Un programma che non è rivoluzionario, ma si urta drasticamente con le richieste europee e allevia le indicibili sofferenze popolari in cui la Grecia versa dal 2009. Una risposta anche irridente alla timidezza di Draghi e della socialdemocrazia europea, come Varoufakis ha scritto sull’Economist il 20 gennaio 2015, alla vigilia delle elezioni: «Doing something is not always better than doing nothing, especially when there are alternatives better than either». Di conseguenza, nel primo incontro con l’emissario della commissione Ue il neo-ministro, dopo un arrivo cool in moto e zainetto, gli ha sbattuto in faccia l’ultima tranche degli aiuti della troika, declinandone la supervisione. Il confronto inizia in modo duro, con la richiesta di una moratoria di 5 anni per il pagamento del debito e la cancellazione dell’obbligo dell’avanzo primario. Su questo dovranno pronunciarsi i partiti socialdemocratici (Gabriel, Schulz e Valls hanno subito detto di no), il Pd e il governo Renzi –non si scampa.

Le misure concrete adottate dal governo Tsipras sono un sollievo temporaneo per la crisi e un comprare tempo politico per preparare il negoziato con l’Europa. In questo senso il coinvolgimento dell’Anel, le cui posizioni nazionaliste e xenofobe non sembrano ostacolare la promessa dello jus soli ai migranti nati in Grecia mentre sul negoziato debitorio marciano in pieno accordo, serve oltre tutto a garantire la sicurezza nazionale nei confronti dell’espansionismo neo-ottomano e la neutralità dell’esercito e della polizia.

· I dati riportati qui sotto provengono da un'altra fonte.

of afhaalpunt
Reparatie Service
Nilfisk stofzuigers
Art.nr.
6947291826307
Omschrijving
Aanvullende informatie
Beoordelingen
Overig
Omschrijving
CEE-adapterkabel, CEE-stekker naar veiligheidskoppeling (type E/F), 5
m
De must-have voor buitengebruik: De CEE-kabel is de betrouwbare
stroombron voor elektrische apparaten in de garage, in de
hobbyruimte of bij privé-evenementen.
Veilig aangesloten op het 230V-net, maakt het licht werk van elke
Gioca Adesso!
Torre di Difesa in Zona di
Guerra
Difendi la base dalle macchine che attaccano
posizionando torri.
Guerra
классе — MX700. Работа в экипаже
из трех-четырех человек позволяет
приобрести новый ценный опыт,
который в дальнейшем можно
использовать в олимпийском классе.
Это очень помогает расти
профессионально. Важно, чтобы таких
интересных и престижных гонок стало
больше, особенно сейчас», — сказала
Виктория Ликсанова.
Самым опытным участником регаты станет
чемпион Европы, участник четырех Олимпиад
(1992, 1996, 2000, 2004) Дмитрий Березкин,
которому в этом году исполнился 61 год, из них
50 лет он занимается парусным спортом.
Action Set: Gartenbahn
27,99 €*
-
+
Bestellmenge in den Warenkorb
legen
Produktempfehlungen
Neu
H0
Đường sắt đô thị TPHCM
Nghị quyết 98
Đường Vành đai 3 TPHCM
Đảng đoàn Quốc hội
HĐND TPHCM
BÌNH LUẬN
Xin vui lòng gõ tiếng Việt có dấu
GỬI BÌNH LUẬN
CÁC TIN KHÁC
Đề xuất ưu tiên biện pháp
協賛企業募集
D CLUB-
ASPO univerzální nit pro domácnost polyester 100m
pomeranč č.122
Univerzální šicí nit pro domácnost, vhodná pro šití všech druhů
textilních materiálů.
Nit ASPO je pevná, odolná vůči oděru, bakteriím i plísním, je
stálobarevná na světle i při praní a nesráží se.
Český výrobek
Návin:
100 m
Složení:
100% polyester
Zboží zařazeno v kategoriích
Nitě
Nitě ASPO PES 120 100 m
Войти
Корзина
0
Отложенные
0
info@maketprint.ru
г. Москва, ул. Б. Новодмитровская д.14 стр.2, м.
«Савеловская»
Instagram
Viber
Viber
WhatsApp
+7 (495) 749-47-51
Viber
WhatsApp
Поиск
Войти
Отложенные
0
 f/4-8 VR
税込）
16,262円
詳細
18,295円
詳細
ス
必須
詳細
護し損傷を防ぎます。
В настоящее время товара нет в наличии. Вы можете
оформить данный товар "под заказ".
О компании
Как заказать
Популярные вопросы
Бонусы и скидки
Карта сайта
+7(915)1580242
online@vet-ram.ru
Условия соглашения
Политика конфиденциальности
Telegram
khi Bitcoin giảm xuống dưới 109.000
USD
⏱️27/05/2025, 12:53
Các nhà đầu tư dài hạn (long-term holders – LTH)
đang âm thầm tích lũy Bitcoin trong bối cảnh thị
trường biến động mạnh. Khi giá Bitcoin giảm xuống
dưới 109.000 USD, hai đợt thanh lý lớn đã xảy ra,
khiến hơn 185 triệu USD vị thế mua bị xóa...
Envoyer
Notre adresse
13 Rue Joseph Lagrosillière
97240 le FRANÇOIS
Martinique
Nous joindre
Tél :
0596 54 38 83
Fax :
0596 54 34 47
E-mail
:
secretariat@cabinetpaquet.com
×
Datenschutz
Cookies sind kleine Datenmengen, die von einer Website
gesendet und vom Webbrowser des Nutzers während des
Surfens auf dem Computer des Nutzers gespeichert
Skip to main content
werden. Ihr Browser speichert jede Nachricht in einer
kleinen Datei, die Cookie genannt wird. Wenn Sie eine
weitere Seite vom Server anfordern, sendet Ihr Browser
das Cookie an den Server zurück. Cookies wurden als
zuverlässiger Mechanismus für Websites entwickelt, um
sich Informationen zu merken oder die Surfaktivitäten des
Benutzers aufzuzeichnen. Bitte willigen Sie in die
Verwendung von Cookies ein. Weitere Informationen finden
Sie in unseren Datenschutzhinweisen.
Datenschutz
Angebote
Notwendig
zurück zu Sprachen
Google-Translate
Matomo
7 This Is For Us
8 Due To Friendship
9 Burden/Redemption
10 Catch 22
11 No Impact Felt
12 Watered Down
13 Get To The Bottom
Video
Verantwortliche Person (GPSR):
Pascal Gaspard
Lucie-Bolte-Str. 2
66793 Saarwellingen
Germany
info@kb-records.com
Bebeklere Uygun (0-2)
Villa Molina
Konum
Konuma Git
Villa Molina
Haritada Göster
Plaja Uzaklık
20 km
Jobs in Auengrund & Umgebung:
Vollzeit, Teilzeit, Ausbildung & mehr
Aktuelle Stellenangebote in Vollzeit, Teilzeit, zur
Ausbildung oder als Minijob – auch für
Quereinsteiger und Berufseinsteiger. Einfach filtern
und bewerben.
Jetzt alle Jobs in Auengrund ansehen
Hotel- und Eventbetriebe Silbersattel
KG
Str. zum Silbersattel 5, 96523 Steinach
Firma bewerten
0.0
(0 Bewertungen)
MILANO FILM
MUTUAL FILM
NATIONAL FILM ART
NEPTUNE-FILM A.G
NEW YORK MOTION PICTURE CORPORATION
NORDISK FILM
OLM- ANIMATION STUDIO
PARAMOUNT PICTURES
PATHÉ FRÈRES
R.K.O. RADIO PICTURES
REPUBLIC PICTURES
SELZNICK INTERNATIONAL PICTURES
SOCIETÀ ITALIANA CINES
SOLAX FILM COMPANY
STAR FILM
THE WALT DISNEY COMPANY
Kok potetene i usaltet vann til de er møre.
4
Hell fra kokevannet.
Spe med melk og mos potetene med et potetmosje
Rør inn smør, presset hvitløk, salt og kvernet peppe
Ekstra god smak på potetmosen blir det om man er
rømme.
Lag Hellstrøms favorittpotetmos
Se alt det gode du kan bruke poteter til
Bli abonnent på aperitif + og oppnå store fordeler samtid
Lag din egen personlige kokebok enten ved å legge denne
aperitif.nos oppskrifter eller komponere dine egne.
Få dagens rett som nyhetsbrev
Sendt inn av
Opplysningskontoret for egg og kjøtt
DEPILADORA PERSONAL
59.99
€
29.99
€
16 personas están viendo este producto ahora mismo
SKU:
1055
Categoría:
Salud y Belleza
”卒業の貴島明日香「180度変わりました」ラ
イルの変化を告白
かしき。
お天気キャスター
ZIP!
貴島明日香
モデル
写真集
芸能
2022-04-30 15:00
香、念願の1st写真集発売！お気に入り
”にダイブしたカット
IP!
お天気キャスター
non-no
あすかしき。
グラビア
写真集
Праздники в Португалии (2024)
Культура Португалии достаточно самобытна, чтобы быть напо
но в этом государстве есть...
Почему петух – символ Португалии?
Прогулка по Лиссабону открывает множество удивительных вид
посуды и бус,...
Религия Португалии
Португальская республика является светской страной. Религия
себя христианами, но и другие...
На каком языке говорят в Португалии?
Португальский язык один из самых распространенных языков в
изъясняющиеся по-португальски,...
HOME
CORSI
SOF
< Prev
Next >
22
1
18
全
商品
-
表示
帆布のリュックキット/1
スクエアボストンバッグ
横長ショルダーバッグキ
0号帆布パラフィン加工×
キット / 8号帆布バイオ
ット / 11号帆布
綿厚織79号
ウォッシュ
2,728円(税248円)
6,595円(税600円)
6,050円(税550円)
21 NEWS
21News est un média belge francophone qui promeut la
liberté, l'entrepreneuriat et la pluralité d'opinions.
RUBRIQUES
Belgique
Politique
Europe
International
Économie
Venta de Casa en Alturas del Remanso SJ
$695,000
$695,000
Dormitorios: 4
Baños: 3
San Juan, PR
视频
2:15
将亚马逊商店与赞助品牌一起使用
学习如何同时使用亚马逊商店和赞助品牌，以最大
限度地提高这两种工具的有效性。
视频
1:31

Il rifiuto delle sanzioni europee contro la Russia completa l’approccio internazionale, nel segno di una fratellanza “ortodossa” (comprendente anche l’irrequieta Cipro), che si accompagna però alla rottura della tradizione di subalternità dello Stato alla Chiesa (giuramento sulla sola Costituzione) e a evidenti interessi geopolitici e commerciali.

Certo, vogliamo mettere con il sorriso trionfale di Nichi Vendola, il Dudù di Human factor, che crede di aver mandato in soffitta il patto del Nazareno sostituendosi a Berlusconi nell’appoggio ai candidati e alla politica di Renzi, e con lo sgomento della “sinistra” Pd che ha seguito Bersani sino alla disfatta. Entrambi i brandelli avevano rinunciato perfino all’elementare mossa parlamentare di giocare la carta Prodi in prima votazione presidenziale. Una fine, la loro, segnata non dalla catastrofe catartica, ma dall’insignificanza, non uno schianto ma un piagnisteo: This is the way the world ends /not with a bang but a whimper…

Che le narrazioni tossiche finiscano in discarica insieme agli affabulatori!